Ainsi que l'explique son conseiller Stéphane Pocrain, « la séquence d'Eva Joly et son petit score est terminée, car elle a vu depuis quel était son capital de popularité. Lors des meetings de Limoges et de Bercy, lors du défilé du 1er mai, ou dimanche soir à la Bastille, elle était l'une des plus applaudie à chaque fois. On ne se débarrasse pas d'elle comme ça, elle a une légitimité très forte, toute aussi grande que les autres prétendants de chez EELV ». « Je ne prendrai la place de personne avec mon profil atypique, je ne suis pas interchangeable », dit-elle, après s'être sentie « comme Madonna » à la Bastille, chauffant la scène avant le discours de François Hollande.
Car on sent aussi, à l'entendre, que Joly n'a pas digéré les critiques internes de « certains Machiavel de bas-étage », et ne voit pas pourquoi elle devrait s'effacer devant d'autres cadres du mouvement écolo qui rêvent de maroquins (sont notamment cités Jean-Vincent Placé, Yannick Jadot ou François de Rugy). « À part Cécile Duflot, personne n'est incontestable, considère Patrick Farbiaz, membre de son équipe de campagne. Et un ministre n'a pas à représenter un sous-courants des Verts, mais à être connu et reconnu dans l'opinion. » « C'est Dany Cohn-Bendit et les eurodéputés qui sont venus me chercher pour que je fasse la campagne, s'irrite Joly. Et je l'ai fait jusqu'au bout, et ce fut dur. Ça, on ne peut pas me l'enlever. »
À l'entendre, le divorce est définitivement consommé avec celui qui l'a fait venir à Europe-Ecologie, qui s'en est encore pris à elle la veille : « un mauvais choix de candidate », et d'indiquer qu'il verrait bien ministres Yannick Jadot et Stéphane Gatignon. « Dany a déjà dit que sa seule erreur avait été de ne pas se présenter à la primaire du PS, où il aurait bien sûr fait 30 %. Ça en dit long sur son égo, sabre-t-elle. Il y a chez lui une part de jalousie et de mysoginie. Ce n'est pas à lui de dire qui doit être ministre et ne pas l'être. »
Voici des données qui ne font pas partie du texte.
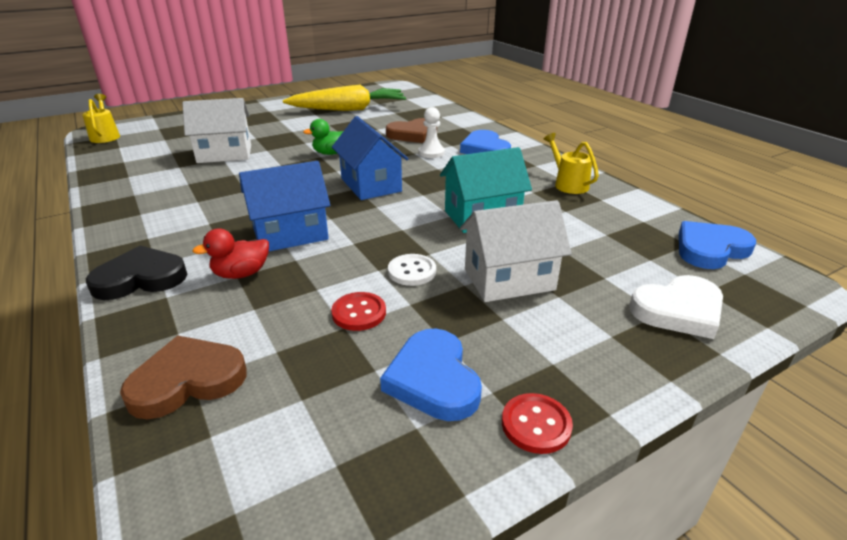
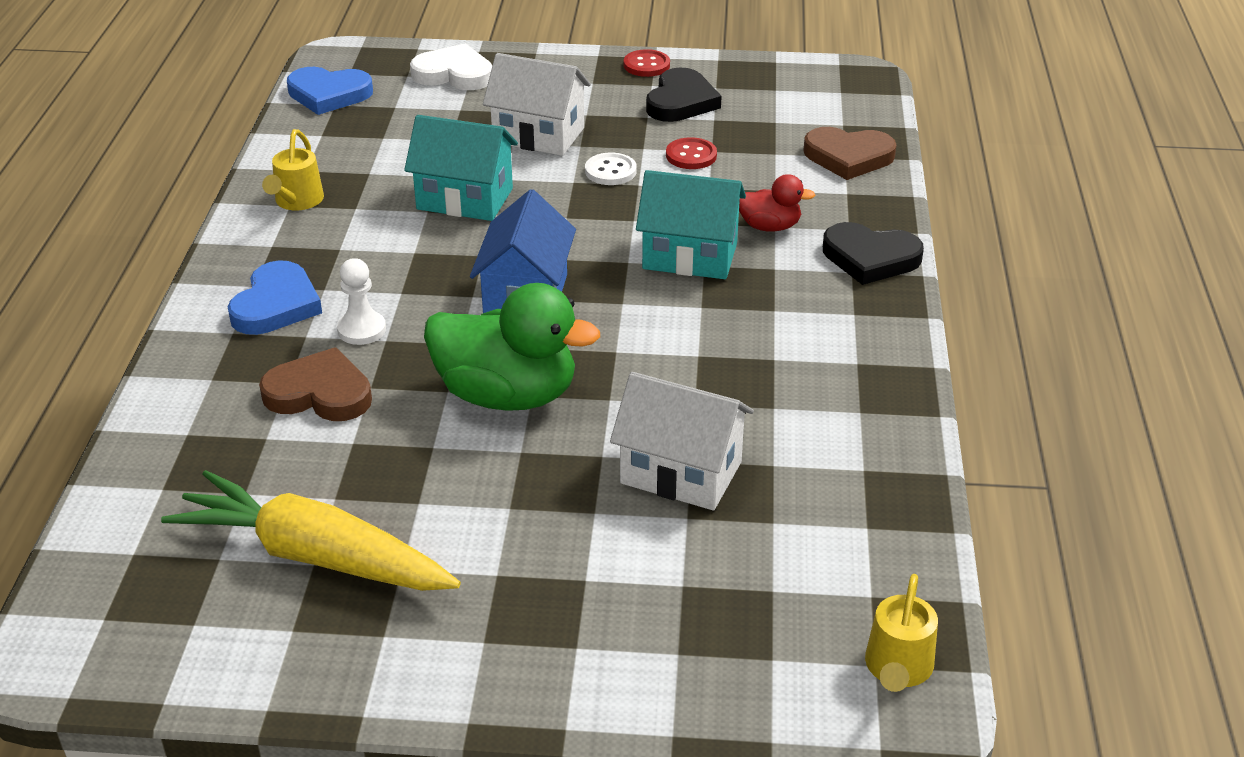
camera: 145 degrees left, 5 degrees up
(290, 234) = (690, 256): blue house -> turquoise house
(331, 153) = (507, 395): green duck -> green duck, size x1.99
(433, 379) = (681, 101): blue heart -> black heart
Le 25 avril dernier, l'ancienne candidate a discuté en face-à-face avec Hollande durant une demi-heure, mais sans parler d'avenir. Son entourage assure qu'elle a un « très bon interlocuteur » chez le nouveau président de la République, et qu'elle a défendu auprès de lui un « périmètre d'utilité ». Reste à savoir si le même président juge utile de prendre en compte sa proposition.